====== EXCERPTED RECORDS

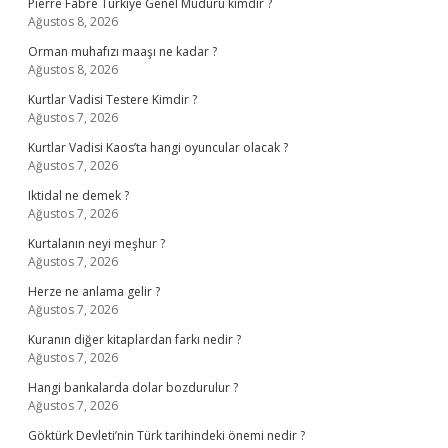
Pierre Fabre Türkiye Genel Müdürü kimdir ?
Ağustos 8, 2026
Orman muhafızı maaşı ne kadar ?
Ağustos 8, 2026
Kurtlar Vadisi Testere Kimdir ?
Ağustos 7, 2026
Kurtlar Vadisi Kaos’ta hangi oyuncular olacak ?
Ağustos 7, 2026
Iktidal ne demek ?
Ağustos 7, 2026
Kurtalanın neyi meşhur ?
Ağustos 7, 2026
Herze ne anlama gelir ?
Ağustos 7, 2026
Kuranın diğer kitaplardan farkı nedir ?
Ağustos 7, 2026
Hangi bankalarda dolar bozdurulur ?
Ağustos 7, 2026
Göktürk Devleti’nin Türk tarihindeki önemi nedir ?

============

▸ DESCRIPTION OF THE TASK: Write out an exact transcription of the line with "Iktidal ne demek ?" and of each line after it; stop at the end of the records.

▸ YOUR RESPONSE:
Iktidal ne demek ?
Ağustos 7, 2026
Kurtalanın neyi meşhur ?
Ağustos 7, 2026
Herze ne anlama gelir ?
Ağustos 7, 2026
Kuranın diğer kitaplardan farkı nedir ?
Ağustos 7, 2026
Hangi bankalarda dolar bozdurulur ?
Ağustos 7, 2026
Göktürk Devleti’nin Türk tarihindeki önemi nedir ?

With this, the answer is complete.